Podawane liczby wskazują na przeciwstawienie sobie Żydów i pogan. Liczba dwanaście niewątpliwie oznacza dwanaście pokoleń Izraela. Liczba siedem wydaje się nawiązywać do siedmiu pogańskich narodów, które zamieszkiwały Kanaan przed wkroczeniem do tego kraju Izraelitów (zob. Pwt 7,1; Dz 13,9). Liczba cztery stanowi nawiązanie do czterech stron świata (zob. Ap 7,1). Zatem cztery tysiące nakarmionych przez Jezusa osób wydaje się reprezentować cały świat, do którego będzie skierowana misja Kościoła[20]. Inni wskazują, iż liczba siedem wskazuje na cyfrę o uniwersalnym znaczeniu, łączoną w tradycji judaistycznej ze sferą boskości. Może ona także odnosić się do siedmiu przykazań noachickich (Rdz 9,1-17), co wskazuje na myśl o poganach – przymierze z Noem było bowiem przymierzem z całą ludzkością[21]. Przykazania te obowiązują całą ludzkość, w odróżnieniu od Pięcioksięgu, którego symbolem jest pięć chlebów z opowiadania o pierwszym rozmnożeniu chleba (Mk 6,32-44). Sam fakt, że nakarmienie czterech tysięcy dokonuje się w Galilei, wydaje się wyraźnie wskazywać na pogańskie pochodzenie otaczających Jezusa tłumów. W Galilei, którą zwykłą się określać jako „Galilea pogan” – Jezus nakarmił tłum – nie mężczyzn, jak podał Marek w pierwszym opisie, ale wszystkich ludzi.
Po rozesłaniu ludzi Jezus i uczniowie przeprawiają się prawdopodobnie na zachodni brzegu Jeziora Galilejskiego (zob.
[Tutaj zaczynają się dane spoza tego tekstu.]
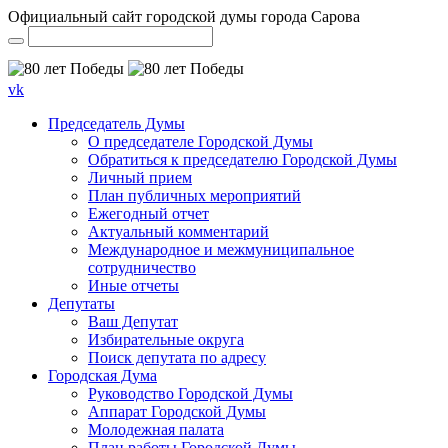
Официальный сайт городской думы города Сарова
vk
Председатель Думы
О председателе Городской Думы
Обратиться к председателю Городской Думы
Личный прием
План публичных мероприятий
Ежегодный отчет
Актуальный комментарий
Международное и межмуниципальное
сотрудничество
Иные отчеты
Депутаты
Ваш Депутат
Избирательные округа
Поиск депутата по адресу
Городская Дума
Руководство Городской Думы
Аппарат Городской Думы
Молодежная палата
План работы Городской Думы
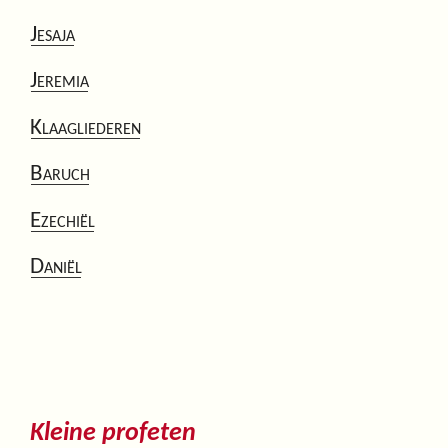
Jesaja
Jeremia
Klaagliederen
Baruch
Ezechiël
Daniël
Kleine profeten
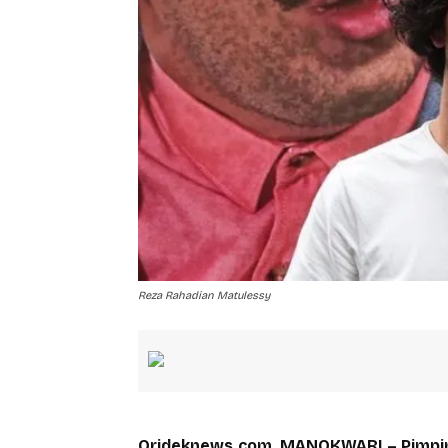
Reza Rahadian Matulessy
Orideknews.com, MANOKWARI – Pimpin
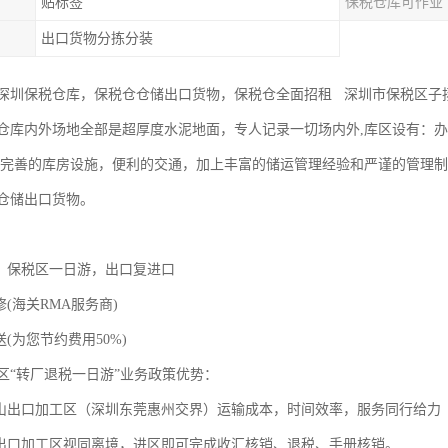
贴标签
保税仓库可作业
出口货物分拣分装
深圳保税仓库，保税仓仓储出口货物，保税仓全面招租 深圳市保税区子
仓库内外场地全部是超厚度水泥地面，专人记录一切场内外,库区设有：
.完善的库房设施，便利的交通，加上丰富的储运管理经验和严谨的管理
仓储出口货物。
厂，保税区一日游，出口复进口
修(海关RMA服务商)
(为您节约费用50%)
区“转厂退税一日游”业务政策优势：
坪山出口加工区（深圳东莞惠州交界）运输成本，时间效率，服务同行给力
山出口加工区视同离境，进区即可完成收汇核销、退税、手册核销。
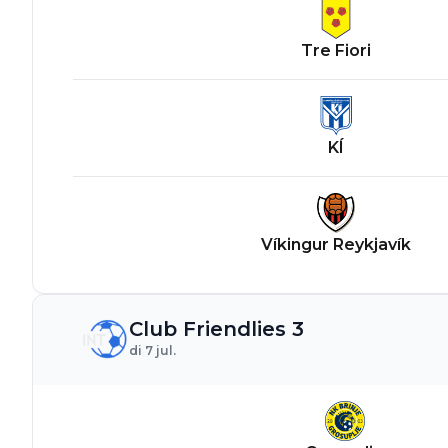
Tre Fiori
KÍ
Víkingur Reykjavík
Club Friendlies 3
di 7 jul.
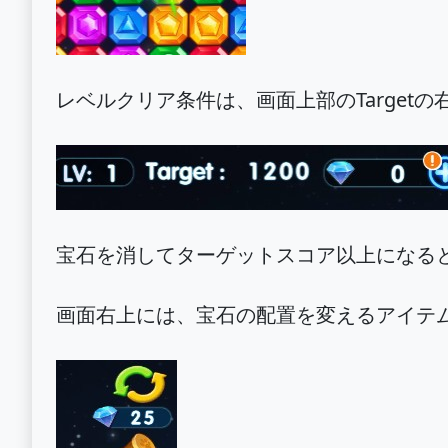
レベルクリア条件は、画面上部のTarget
宝石を消してターゲットスコア以上になる
画面右上には、宝石の配置を変えるアイテ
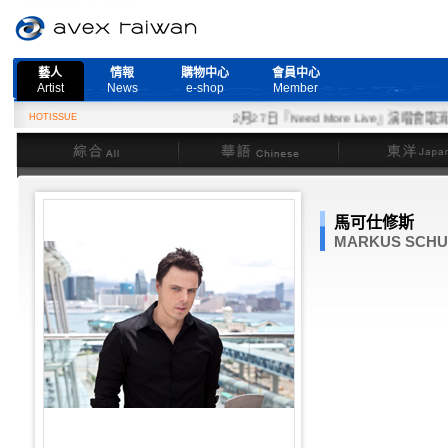
藝人
情報
購物中心
會員中心
Artist
News
e-shop
Member
HOTISSUE
2月27日『Need More Live』演唱會取消公
綜合
華語
東洋
馬可仕修斯
MARKUS SCHU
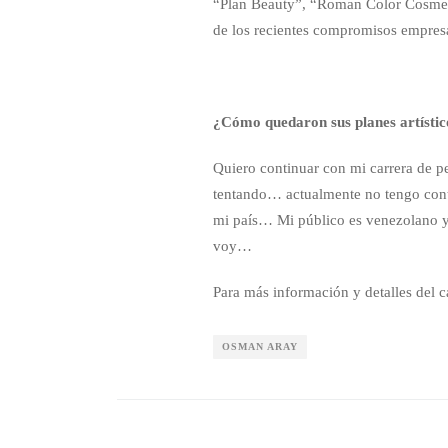
“Plan Beauty”, “Roman Color Cosmeti
de los recientes compromisos empresa
¿Cómo quedaron sus planes artístic
Quiero continuar con mi carrera de p
tentando… actualmente no tengo contr
mi país… Mi público es venezolano 
voy…
Para más información y detalles del 
OSMAN ARAY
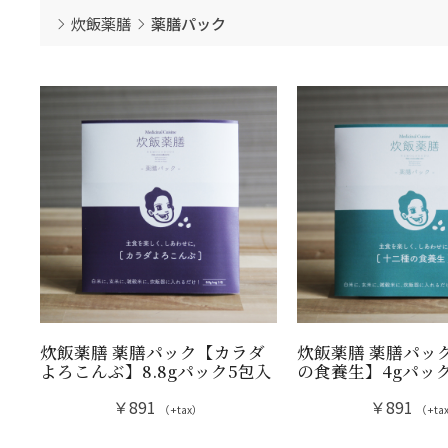
炊飯薬膳
薬膳パック
炊飯薬膳 薬膳パック【カラダ
炊飯薬膳 薬膳パッ
よろこんぶ】8.8gパック5包入
の食養生】4gパッ
￥891
￥891
（+tax）
（+ta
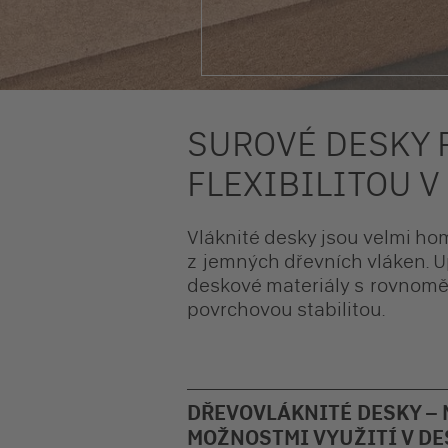
SUROVÉ DESKY 
FLEXIBILITOU 
Vláknité desky jsou velmi ho
z jemných dřevních vláken. U
deskové materiály s rovnom
povrchovou stabilitou.
DŘEVOVLÁKNITÉ DESKY – 
MOŽNOSTMI VYUŽITÍ V D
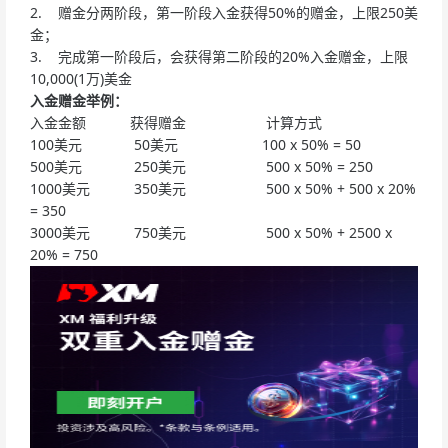
2. 赠金分两阶段，第一阶段入金获得50%的赠金，上限250美
金；
3. 完成第一阶段后，会获得第二阶段的20%入金赠金，上限
10,000(1万)美金
入金赠金举例：
入金金额 获得赠金 计算方式
100美元 50美元 100 x 50% = 50
500美元 250美元 500 x 50% = 250
1000美元 350美元 500 x 50% + 500 x 20%
= 350
3000美元 750美元 500 x 50% + 2500 x
20% = 750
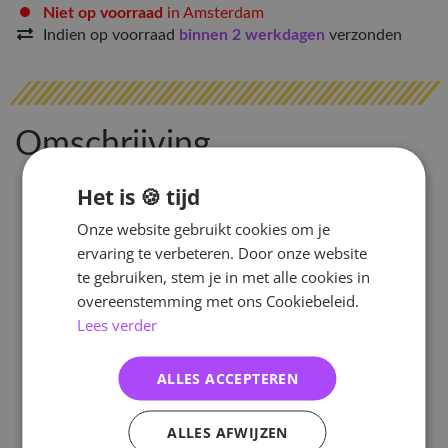
Niet op voorraad
in Amsterdam
Indien op voorraad
binnen 2 werkdagen
verzonden
Omschrijving
Het is 🍪 tijd
Onze website gebruikt cookies om je
ervaring te verbeteren. Door onze website
te gebruiken, stem je in met alle cookies in
overeenstemming met ons Cookiebeleid.
Lees verder
ALLES ACCEPTEREN
ALLES AFWIJZEN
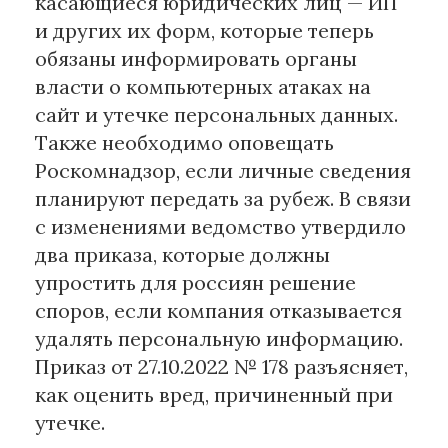
касающиеся юридических лиц — ИП
и других их форм, которые теперь
обязаны информировать органы
власти о компьютерных атаках на
сайт и утечке персональных данных.
Также необходимо оповещать
Роскомнадзор, если личные сведения
планируют передать за рубеж. В связи
с изменениями ведомство утвердило
два приказа, которые должны
упростить для россиян решение
споров, если компания отказывается
удалять персональную информацию.
Приказ от 27.10.2022 № 178 разъясняет,
как оценить вред, причиненный при
утечке.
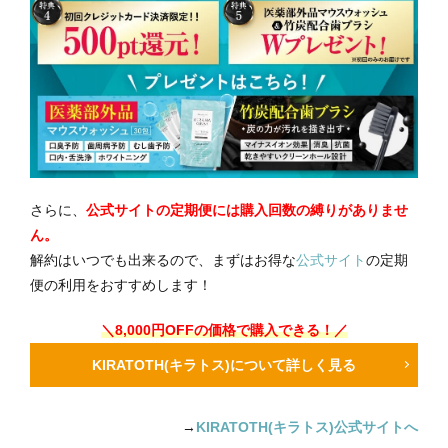
さらに、
公式サイトの定期便には購入回数の縛りがありませ
ん。
解約はいつでも出来るので、まずはお得な
公式サイト
の定期
便の利用をおすすめします！
＼8,000円OFFの価格で購入できる！／
KIRATOTH(キラトス)について詳しく見る
→
KIRATOTH(キラトス)公式サイトへ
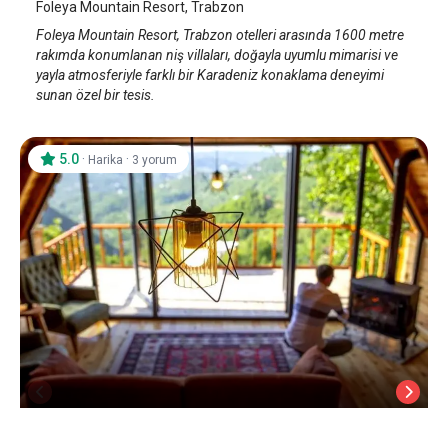
Foleya Mountain Resort, Trabzon
Foleya Mountain Resort, Trabzon otelleri arasında 1600 metre
rakımda konumlanan niş villaları, doğayla uyumlu mimarisi ve
yayla atmosferiyle farklı bir Karadeniz konaklama deneyimi
sunan özel bir tesis.
5.0
·
·
Harika
3 yorum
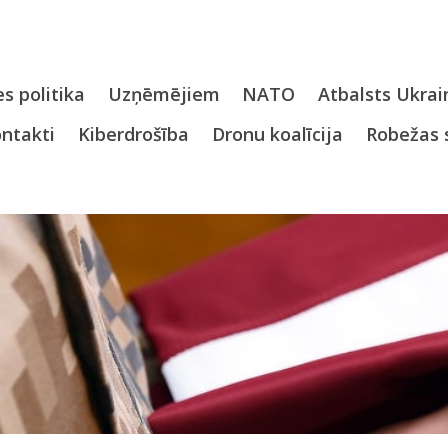
s politika
Uzņēmējiem
NATO
Atbalsts Ukrai
ntakti
Kiberdrošība
Dronu koalīcija
Robežas 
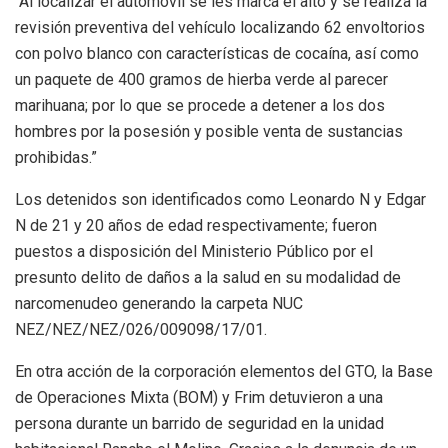
“Al localizar el automóvil se les marca el alto y se realiza la
revisión preventiva del vehículo localizando 62 envoltorios
con polvo blanco con características de cocaína, así como
un paquete de 400 gramos de hierba verde al parecer
marihuana; por lo que se procede a detener a los dos
hombres por la posesión y posible venta de sustancias
prohibidas.”
Los detenidos son identificados como Leonardo N y Edgar
N de 21 y 20 años de edad respectivamente; fueron
puestos a disposición del Ministerio Público por el
presunto delito de daños a la salud en su modalidad de
narcomenudeo generando la carpeta NUC
NEZ/NEZ/NEZ/026/009098/17/01.
En otra acción de la corporación elementos del GTO, la Base
de Operaciones Mixta (BOM) y Frim detuvieron a una
persona durante un barrido de seguridad en la unidad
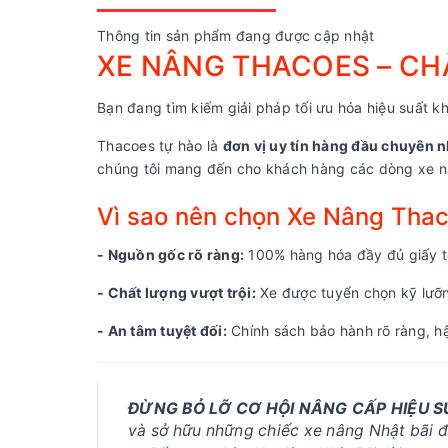
Thông tin sản phẩm đang được cập nhật
XE NÂNG THACOES – CHẤ
Bạn đang tìm kiếm giải pháp tối ưu hóa hiệu suất kh
Thacoes tự hào là
đơn vị uy tín hàng đầu chuyên n
chúng tôi mang đến cho khách hàng các dòng xe nâ
Vì sao nên chọn Xe Nâng Tha
- Nguồn gốc rõ ràng:
100% hàng hóa đầy đủ giấy tờ
- Chất lượng vượt trội:
Xe được tuyển chọn kỹ lưỡng
- An tâm tuyệt đối:
Chính sách bảo hành rõ ràng, hậ
ĐỪNG BỎ LỠ CƠ HỘI NÂNG CẤP HIỆU 
và sở hữu những chiếc xe nâng Nhật bãi đờ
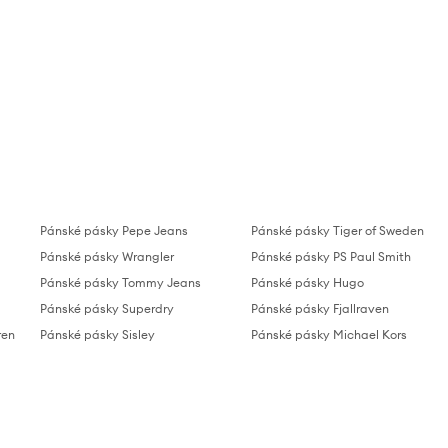
Pánské pásky Pepe Jeans
Pánské pásky Tiger of Sweden
Pánské pásky Wrangler
Pánské pásky PS Paul Smith
Pánské pásky Tommy Jeans
Pánské pásky Hugo
Pánské pásky Superdry
Pánské pásky Fjallraven
ren
Pánské pásky Sisley
Pánské pásky Michael Kors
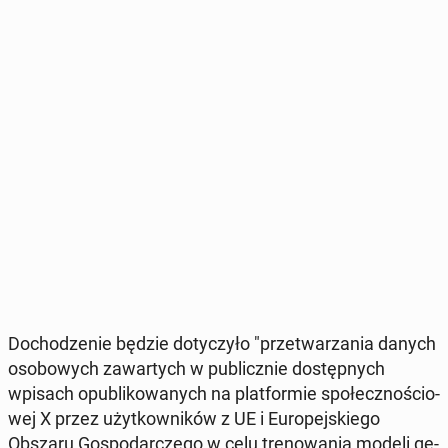
Do­cho­dze­nie będzie do­ty­czy­ło "prze­twa­rza­nia danych
oso­bo­wych za­war­tych w pu­blicz­nie do­stęp­nych
wpisach opu­bli­ko­wa­nych na plat­for­mie spo­łecz­no­ścio­
wej X przez użyt­kow­ni­ków z UE i Eu­ro­pej­skie­go
Obszaru Go­spo­dar­cze­go w celu tre­no­wa­nia modeli ge­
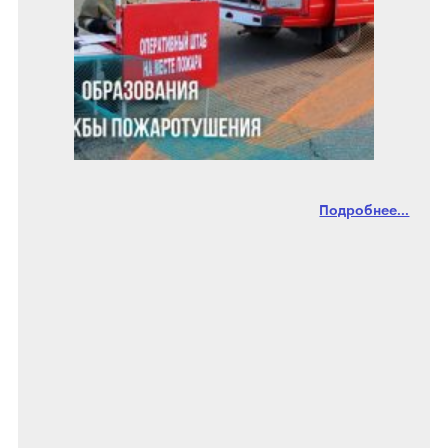
Подробнее...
Mt 15,39).
Być może, w przekazie drugiego rozmnożenia chleba można słyszeć echa Księgi Rut[22]. Markowa konkluzja bowiem składa się z trzech elementów: „i jedli, i nasycili się i było pozostałych ułomków siedem koszów” (Mk 8,8). Podobne przesłanie można słyszeć w greckim tekście Księgi Rut, w opisie nakarmienia Rut przez Booza: „Jadła, a gdy się nasyciła, resztę zatrzymała” (Rt 2,14b). Warto pamiętać, iż dla rabinów Rut, jako należąca do przodków Dawida, była również przodkiem Mesjasza. Dlatego interpretacja Rt 2,14 w myśli rabinicznej przybiera charakter mesjański: „Jadła – na tym świecie; i nasyciła się – w dniach Mesjasza; resztę zatrzymała – na wiek, który ma nadejść” (Shab. 1,13; bab.) . Na tej samej linii utrzymane są rabiniezne interpretacje nakarmienia Rut przez Booza, w których Rut reprezentuje jednego ze swych następców, a Booz samego Boga.
Cud rozmnożenia chleba, dokonany przez Jezusa, bez wątpienia ma charakter mesjański. Wskazują na to wspomniane wyżej motywy opowiadań Markowych. Sam Jezus występuje w nich w roli Mesjasza. Obydwa przekazy nawiązują do Mojżesza prowadzącego lud po pustyni, a właśnie wokół „nowego Mojżesza” skupiały się oczekiwania mesjańskie czasów Jezusa.